Metin bölümü —
=======
29 Haziran 2011 Çarşamba

Agatha Christie Haftası (1-10 Temmuz 2011)

Görsel: Biblio


Nisan ayında o kadar Agatha Christie okumama rağmen ne kadar özlemişim. Canım Biblio ile yine bir Agatha Christie Okuması yapıyoruz. Bu sefer aynı kitaplardan aynı keyfi alacağız. Okuyacaklarımız Sevgili Biblio'nun en sevdikleri:



*Yılan İçini Döktü (Firavun Ağacı)

 Briç Masasında Cinayeti okumadım ve çok merak ediyorum. Gece Gelen Ölüm'ü yıllar önce okudum arkeoloji ile içiçe olduğu için çok sevmiştim ancak katili neyse ki hatırlamıyorum. Yılan İçini Döktü ise Agatha Christie'nin en özgün eserlerinden. Antik Mısır'da geçen bir cinayet öyküsü. Keşke daha çok bu tarzda yazsaymış gerçekten çok güzeldir.
Katılmak isteyenlere kapımız açık. Her ne kadar Biblio bana Kronolojik sıralamamı bozduğum için teşekkür etse de asıl teşekkürü ben ona borçluyum benim ile birlikte okuduğu ve bu şahane görsel için.  Ellerine sağlık canım. Muhteşem olmuş, okuyacağımız kitapların bir özeti. 
İyi okumalar... 

28 Haziran 2011 Salı

Yaz Kitabı, Kış Kitabı


Ne zamandır Okuyan Kedi'nin şahane anketlerine özenip duruyordum. Onun "Sen de yap" desteği ile denemeye karar verdim. Anketime 17 kişi katıldı ve 9 "Hayır her kitap her mevsim okunur" dedi. 5 kişi "Olabilir" dedi. 4 Kişi ise "Evet mevsimine göre kitap var" dedi. Ben belkicilerdenim. Bazen hafif, çerez gibi kitapların yazın okunması gerektiğini düşünüyorum. Ancak yine de Kafka'yı, Büyülü Dağ'ı, Seksek'i yazın okuduğumu da eklemeliyim.
=======
Yapılacaklar —
- A) Okuma blogu metninde "29 Haziran 2011" ile başlayıp "gerçekten çok güzeldir." ile biten kısmı, bu son sözler de dahil olmak üzere, harfi harfine yazın.
- B) Okuma blogu metninin devamını, son cümlesinin ardından başlayarak yazın.

Verilen malzeme —
=======
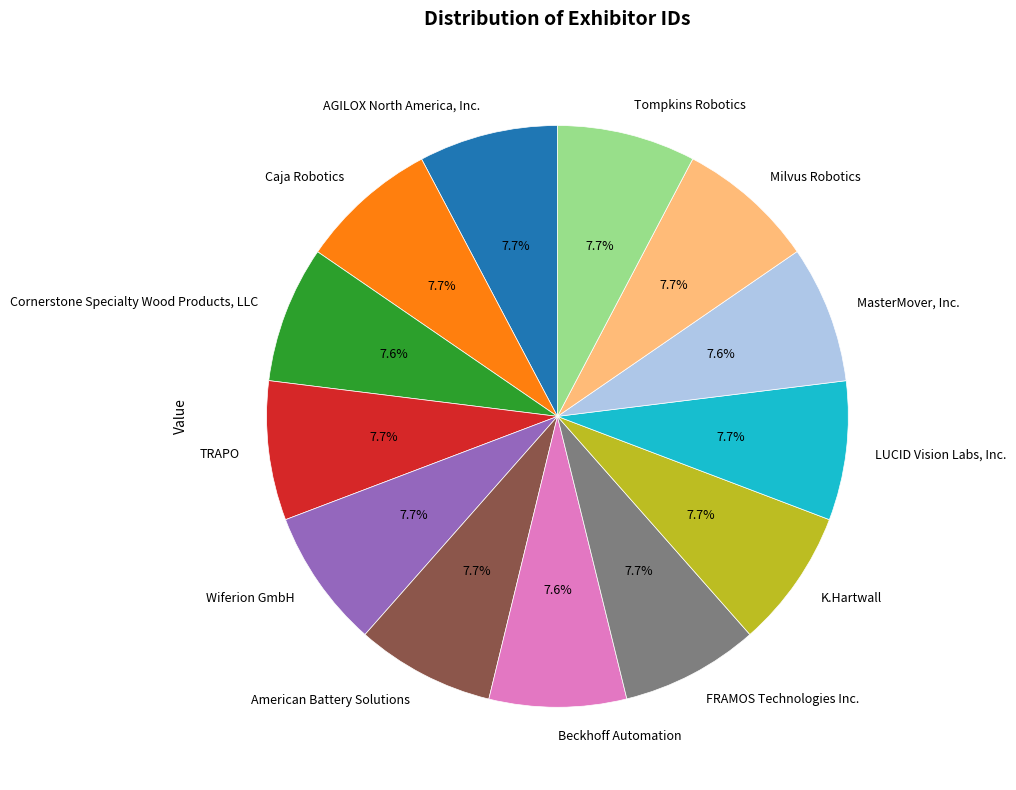

Approximately how many times larger is the value at K.Hartwall compared to FRAMOS Technologies Inc.?

1.0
=======
Çözülen görevler —
- A)
29 Haziran 2011 Çarşamba

Agatha Christie Haftası (1-10 Temmuz 2011)

Görsel: Biblio


Nisan ayında o kadar Agatha Christie okumama rağmen ne kadar özlemişim. Canım Biblio ile yine bir Agatha Christie Okuması yapıyoruz. Bu sefer aynı kitaplardan aynı keyfi alacağız. Okuyacaklarımız Sevgili Biblio'nun en sevdikleri:



*Yılan İçini Döktü (Firavun Ağacı)

 Briç Masasında Cinayeti okumadım ve çok merak ediyorum. Gece Gelen Ölüm'ü yıllar önce okudum arkeoloji ile içiçe olduğu için çok sevmiştim ancak katili neyse ki hatırlamıyorum. Yılan İçini Döktü ise Agatha Christie'nin en özgün eserlerinden. Antik Mısır'da geçen bir cinayet öyküsü. Keşke daha çok bu tarzda yazsaymış gerçekten çok güzeldir.

- B)
Bir de benim ilgimi çeken şey kitabın geçtiği mevsim. Bazı kitaplarda mevsim o kadar önde ki, o mevsim de okumak faydalı olabilir. Örneğin Huzur'u ve Masumiyet Müzesi'ni yazın okumak etkiyi güçlendirebilir. Sarmaşık ve Sittaford Malikanesi'nin Gizemi'ni kışın okumak daha hoş olabilir. Ama asıl önemli olan yaz, kış okumak :)

Anketime katılanlara çok teşekkür ederim ;)

20 Haziran 2011 Pazartesi

İlber Ortaylı - Türkiye'nin Yakın Tarihi



Türkiye'nin Yakın Tarihi

İlber Ortaylı

Timaş Yayınları

2010, İstanbul

ISBN: 978-605-114-316-3

240 Sayfa






İlber Ortaylı olmasaydı son yıllarda Tarih özellikle Osmanlı Tarihi ilgi görür, sevilir miydi? Ben pek sanmıyorum. Büyük bir tarihçi ve bilim adamı olmasının yanında akedemisyen olmayanların da ilgisini çekmeyi başarmıştır. Yaptığı programlar, yazılarıyla tarihi sevdirmiştir. Bu büyük bir misyondur. Eskiçağ tarihçisi olarak her zaman tarihin önemini vurgularım. Her çağın tarihini hele hele yaşadığımız toprakların üzerinde gelmiş geçmiş medeniyetlerin tarihini okumak bilincinde olmalıyız.

Eski dönemleri okumak gerekli pek ya  yakın tarih? Yakın Tarihi ben 20'li yaşlarıma kadar bilmezdim. Çünkü nedense okulda tarih Lozan Barış anlaşması ile bitiverirdi. Başbakan astığımızı, Demokrasi adına demokrasiyi katlettiğimizi, gayri müslimlerin mallarını yağmaladığımızı bilmezdim. Bize anlatmamışlardı. 12 Eylül benim için çocukken hayal meyal hatırladığım, babamın işe gitmediği bir gündü. Neden gitmediğini bilmezdim. Anlatılmazdı, konuşulmazdı. Yavaş yavaş öğrendim bunları ama pek de sindiremedim. Sindirilecek gibi de değildi yaşananlar. 

İlber Hoca yine o kadar güzel yazmış ki, karşınızda konuşuyor sanki. Akıcı, doyurucu. En sert virajları bile sarsılmadan alıyorsunuz tabiri caiz ise. Sadece yakın tarih yok, Türkiye'nin dış politikası, tarihten miraslar ve eğitim bölümleriyle çok daha geniş bir perspektif sunuyor hoca bize.

İlber Hoca'nın kitabını herkes ama özellikle gençler okumalı. Yakın tarihi öğenmek çok daha önemli adı üstünde bize yakın.

Bu kitabı bana hediye eden birtanecik yeğenim ilk göz ağrım Ecenur'a teşekkür ediyorum. O da İlber Hoca'yı çok sever. Şimdi ona okuması için vereceğim. İyi okumalar...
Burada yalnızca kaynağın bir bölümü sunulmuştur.